Saturday, November 16, 2013

Provincialism Under King's Dome


I don't think there has been a time in my life, at least since I was a eleven or twelve, that I haven't been in the middle of a book. I finished Stephen King's Under the Dome this morning, by the afternoon I was reading Paul Auster's The Music of Chance. I don't read as much as I used to. I am a better reader now, I see more and I am more critical, but I don't delve into them like I did when I was younger. The reasons for this are varied. For one, television is much better than it used to be. I avoided television most of my life because it was mostly very bad. But once shows like Madmen, The Wire and The Walking Dead started hitting the airwaves, I started paying more attention. Also, the internet has a lot to do with it. I am not reading full length books because the Net has so much quality stuff to read at my fingertips (and some not so much). I think I have maintained the same amount of quality of what I am reading, regardless of the medium. I can download this month 's Harper's Magazine onto my iPad whenever I want it. Not a bad thing at all.
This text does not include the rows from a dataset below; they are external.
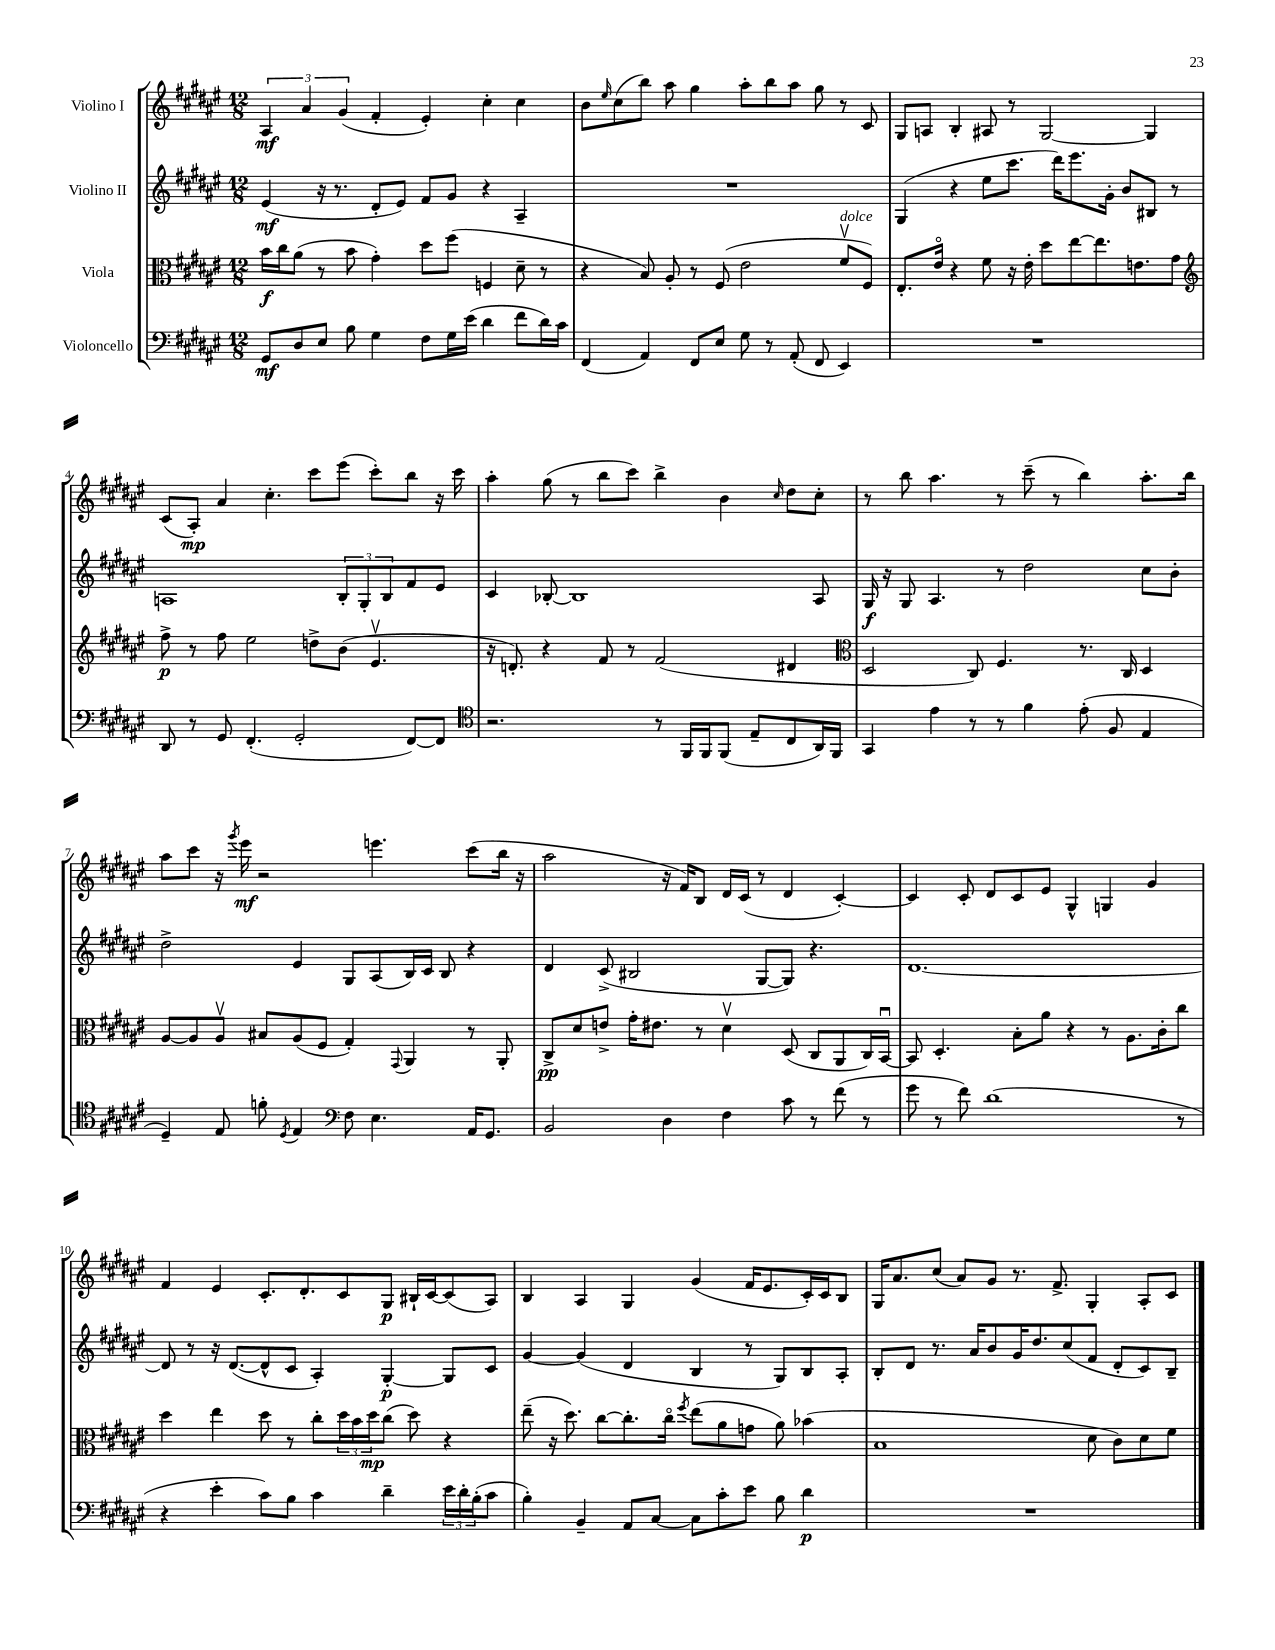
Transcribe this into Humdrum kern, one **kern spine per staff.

**kern	**kern	**kern	**kern
*staff4	*staff3	*staff2	*staff1
*clefF4	*clefC3	*clefG2	*clefG2
*k[f#c#g#d#a#e#]	*k[f#c#g#d#a#e#]	*k[f#c#g#d#a#e#]	*k[f#c#g#d#a#e#]
*M12/8	*M12/8	*M12/8	*M12/8
8GG#	16b	(4e#	6A#
.	16cc#	.	.
8D#	(8a#	.	.
.	.	.	6a#
8E#	8r	16r	.
.	.	8.r	.
.	.	.	(6g#
8B	8b	.	.
4G#	4g#')	8d#'	4f#'
.	.	8e#)	.
8F#	8dd#	8f#	4e#')
16G#	(8ff#	8g#	.
(16e#	.	.	.
4d#	4F	4r	4cc#'
8f#	8d#~	4A#~	4cc#
16d#)	8r	.	.
16c#	.	.	.
=	=	=	=
(4FF#	4r	1.r	8b
.	.	.	16qqee#
.	.	.	(8cc#
4AA#)	8B)	.	8bb)
.	8A#'	.	8aa#
8FF#	8r	.	4gg#
8E#	(8F#	.	.
8G#	2e#	.	8aa#'
8r	.	.	8bb
(8AA#'	.	.	8aa#
8FF#	.	.	8gg#
4EE#)	8f#v	.	8r
.	8F#)	.	8c#
=	=	=	=
1.r	8.E#'	(4G#	8G#
.	.	.	8A
.	16e#o	.	.
.	4r	4r	4B'
.	8f#	8ee#	8A#
.	16r	8.ccc#	8r
.	16e#'	.	.
.	8dd#	.	[2G#
.	.	16ddd#)	.
.	[8ee#	8.eee#	.
.	8.ee#]	.	.
.	.	16g#'	.
.	.	8b	.
.	8.e	.	.
.	.	8B#	4G#]
.	8g#	8r	.
=	=	=	=
*	*clefG2	*	*
8DD#	8ff#^	1A	(8c#
8r	8r	.	8A#')
8GG#	8ff#	.	4a#
(4.FF#'	2ee#	.	.
.	.	.	4.cc#'
2GG#'	.	.	.
.	8dd^	.	8ccc#
.	(8b	12B'	(8eee#
.	.	12G#'	.
.	4.e#v	.	8ccc#')
.	.	12B	.
[8FF#)	.	8f#	8bb
8FF#]	.	8e#	16r
.	.	.	16ccc#
=	=	=	=
*clefC4	*	*	*
2.r	16r	4c#	4aa#'
.	8.d')	.	.
.	4r	[8B-'	(8gg#
.	.	1B-]	8r
.	8f#	.	8bb
.	8r	.	8ccc#)
8r	(2f#	.	4bb^
16FF#	.	.	.
16FF#	.	.	.
(8FF#	.	.	4b
8E#~	.	.	.
.	.	.	16qqcc#
8C#	4d#	.	8dd#
16AA#)	.	8A#	8cc#'
16FF#	.	.	.
=	=	=	=
*	*clefC3	*	*
4GG#	2D#	16G#	8r
.	.	16r	.
.	.	8G#	8bb
4e#	.	4.A#	4.aa#
8r	8C#)	.	.
8r	4.F#	8r	8r
4f#	.	2dd#	(8ccc#~
.	.	.	8r
(8e#'	8.r	.	4bb)
8F#	.	.	.
.	16C#	.	.
4E#	4D#	8cc#	8.aa#'
.	.	8b'	.
.	.	.	16bb
=	=	=	=
4D#~)	[8A#	2dd#^	8aa#
.	8A#]	.	8ccc#
8E#	8A#v	.	16r
.	.	.	8qggg#
.	.	.	16eee#
8f'	8B#	.	2r
8qD#	.	.	.
4E#	(8A#	4e#	.
.	8F#	.	.
*clefF4	*	*	*
8F#	4G#')	8G#	.
4.E#	.	(8A#	4.eee
.	8qqGG#	.	.
.	4AA#	16B)	.
.	.	16c#	.
.	.	8B	.
16AA#	8r	4r	(8ccc#
8.GG#	.	.	.
.	8AA#'	.	16bb
.	.	.	16r
=	=	=	=
2BB	8C#^	4d#	2aa#
.	8d#	.	.
.	8e^	(8c#^	.
.	16g#'	2B#	.
.	8.e#	.	.
4D#	.	.	16r
.	.	.	16f#)
.	8r	.	8B
4F#	4d#v	.	16d#
.	.	.	(16c#
.	.	[8G#	8r
8c#	(8D#	8G#])	4d#
8r	8C#	4.r	.
(8f#	8AA#	.	[4c#')
8r	16C#)	.	.
.	[16BBu	.	.
=	=	=	=
8g#	8BB]	[1.d#	4c#]
8r	4.D#'	.	.
8f#)	.	.	8c#'
(1d#	.	.	8d#
.	8B'	.	8c#
.	8a#	.	8e#
.	4r	.	4G#^^
.	8r	.	4G
.	8.A#	.	.
.	.	.	4g#
.	16c#'	.	.
8r	8cc#	.	.
=	=	=	=
4r	4dd#	8d#]	4f#
.	.	8r	.
4e#'	4ee#	16r	4e#
.	.	([8.d#	.
8c#)	8dd#	8d#^^]	8.c#'
8B	8r	8c#	.
.	.	.	8.d#'
4c#	8cc#'	4A#')	.
.	24dd#	.	8c#
.	24b	.	.
.	24dd#	.	.
4d#~	(8cc#	[4G#'	8G#
.	8dd#)	.	16B#`
.	.	.	[16c#
24e#	4r	8G#]	(8c#]
24d#'	.	.	.
(24B'	.	.	.
8c#	.	8c#	8A#)
=	=	=	=
4B')	(8ee#~	[4g#	4B
.	16r	.	.
.	8.dd#)	.	.
4BB~	.	(4g#]	4A#
.	[8cc#	.	.
8AA#	8.cc#']	4d#	4G#
[8C#	.	.	.
.	16cc#o	.	.
.	8qff#	.	.
8C#]	(8ee#	4B	(4g#
8c#'	8a#	.	.
8e#	8g	8r	16f#
.	.	.	8.e#
8B	8a#)	8G#)	.
4d#	(4b-	8B	16c#')
.	.	.	16c#
.	.	8A#'	8B
=	=	=	=
1.r	1B	8B'	16G#
.	.	.	8.a#
.	.	8d#	.
.	.	8.r	(8cc#
.	.	.	8a#)
.	.	16a#	.
.	.	8b	8g#
.	.	16g#	8.r
.	.	8.dd#	.
.	.	.	8.f#^
.	.	(8cc#	.
.	8d#	8f#	4G#'
.	8c#)	8d#'	.
.	8d#	8c#)	8A#'
.	8f#	8B~	8c#
==	==	==	==
*-	*-	*-	*-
I had given up on Stephen King novels long ago. I discovered him when I was in the ninth grade when the mini-series of Salem's Lot, starring David Soul, came on television. I ran out and bought the novel and read it quickly. When I hear sounds by my window at night, I still think of the child vampire tapping and it still freaks me out a little. This was his second novel, so I then read his first novel, Carrie, which I had already seen the Brian De Palma film. I was then reading his books as they came out, The Shining, Night Shift, The Stand and The Dead Zone. I loved them all. It was after reading The Fire Starter, I decided to stop reading him. I was a teenager, and I thought (as teenagers often do) that I was too good for this. I should be reading literature. It wasn't until I was in college that I picked him up again as some good summer reading. I read Different Seasons, Pet Sematary and half of Christine. Different Seasons was one of his best while the other two were horrendous. I had to stop half way through Christine because I was so annoyed. A haunted car? Really? I was seeing a formula that I didn't like. I stopped reading him then and hadn't read a word of his since, until now. I often wonder if I reread some of his old stuff, now that I am a better reader, if I'd like them as much as I did when I was a kid. But why ruin a good thing? Now, they are just a pleasant memory which is a good thing.

This summer I picked up Under the Dome at a yard sale for a dollar. It is a 1074 page tome that if I place on my passenger seat, my car tells me it needs a seat belt. It is huge. I had been told by a friend that I would like this one because finally King wrote something that could be considered literature. This excited me. It had been about three decades since I had read anything by him. It took me about three months to read it. Literature? I would say not, but it was a good read. I have read many good books that are probably not literature, but are simply good books. I would say that I enjoyed it but I am not going around recommending it.

I need to point out that I am in awe of Mr. King. I have no difficulty writing and coming up with great ideas and even characters, but I find plot to be horribly difficult. To arrange a piece of writing in a comprehensive story, to maintain it in an interesting narrative and consistent voice, I cannot imagine how he does it again and again. I have tried and I can't, not yet anyway. This story follows approximately 30 characters as they go about their business, for 8 days, after a mysterious dome covers their town. It is listed as science fiction but it is mostly a study of inner workings of a small town, surrounded by the dome, they can only rely on each other. How dependent are we on the outside world? Apparently very, at least according to Under the Dome. A power mad local politician, Big Jim, becomes a dictator within a few days by hoarding the propane supply, the only power supply, and demagoguing the most fearful of the town's citizens into a mob.  "A town is like a body, it seeks drugs to make it feel better." Big Jim is that drug.

The best thing I can say about the book is that it is perhaps the best portrayal of provincialism that I have ever read. If you have ever moved from a big city into a small town then I don't have to tell you what provincialism is. You already know too well. Being an outsider among people who have known each other their entire lives is an odd enough feeling, but when it starts having a detrimental effect on your life because of it, this is provincialism. Under the Dome does this very well. When the dome covers the town, they are looking for answers, they are terrified and are looking for someone to blame. The easiest target is the newest resident in town, a retired military officer named Barbie. You can guess who the hero of the book is. Like most of King's books, the good and evil sides are well defined. This is a trope of a lot genre fiction, particularly horror and fantasy, and the main reason I don't read much of it. Life is much more gray than the worlds that these generally portray. Science fiction usually doesn't fall into this trap, like horror. I probably won't be reading any more of King's fiction. I've read too many great books to spend time reading thousand pages of good-guys-versus-bad-guys and good guys win after a blood bath. Too many great books are out there waiting for me, literature or not, and I don't have enough time to read them.